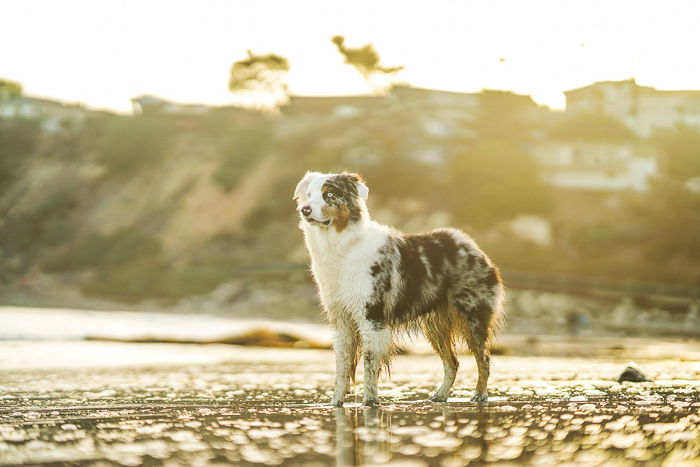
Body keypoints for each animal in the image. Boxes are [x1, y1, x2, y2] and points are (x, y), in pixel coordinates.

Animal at [294, 172, 504, 406]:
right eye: (308, 195)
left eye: (329, 194)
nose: (305, 210)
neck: (341, 247)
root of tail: (472, 246)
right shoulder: (341, 321)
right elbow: (342, 367)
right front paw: (335, 403)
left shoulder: (372, 318)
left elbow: (369, 365)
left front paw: (369, 402)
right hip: (435, 326)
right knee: (453, 362)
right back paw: (440, 396)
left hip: (473, 318)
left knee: (484, 359)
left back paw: (480, 395)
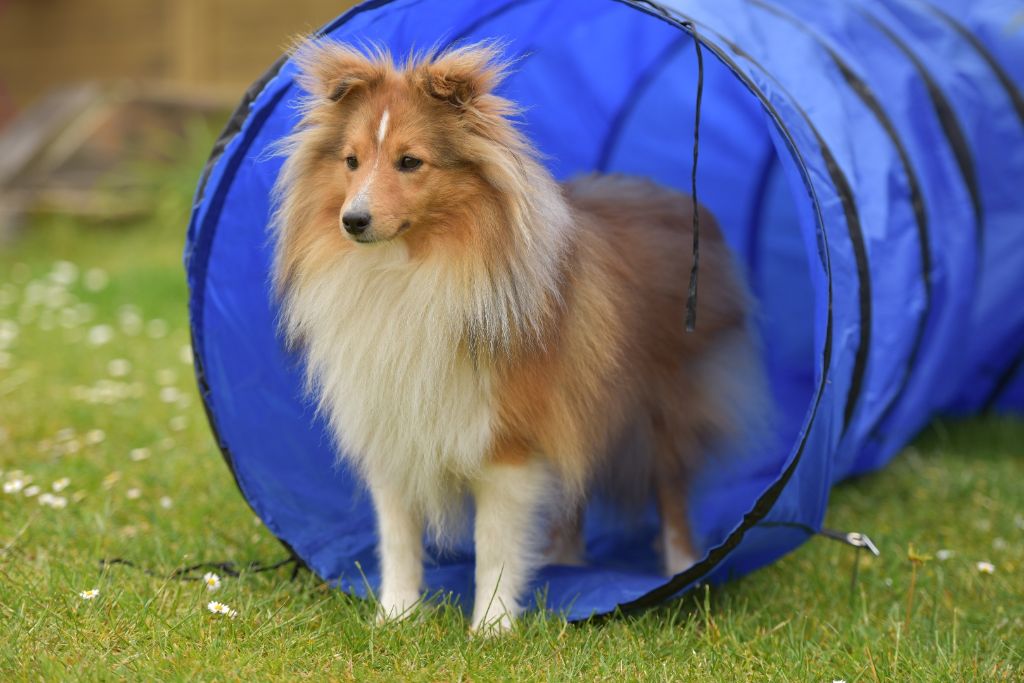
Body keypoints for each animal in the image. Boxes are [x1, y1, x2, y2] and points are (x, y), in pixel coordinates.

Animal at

····················

- EXERCISE AIM
Please repeat each record above precisely, with the pictures left out.

- OUTPUT BELOW
Body keypoints for each animal in the image. Boxes are [x1, y1, x2, y2] and points are (x, y), in pixel coordinates.

Animal at [294, 172, 504, 406]:
right eye: (308, 195)
left eye: (329, 194)
nose: (305, 210)
neck: (341, 247)
root of tail: (472, 246)
right shoulder: (341, 321)
right elbow: (342, 367)
right front paw: (335, 403)
left shoulder: (372, 318)
left elbow: (369, 365)
left front paw: (369, 402)
right hip: (435, 326)
right knee: (453, 362)
right back paw: (440, 396)
left hip: (473, 318)
left knee: (484, 359)
left back paw: (480, 395)
Body keypoints for each animal in the image. Boxes are [x1, y1, x2, y2] and points are (x, y), in pixel coordinates.

Animal at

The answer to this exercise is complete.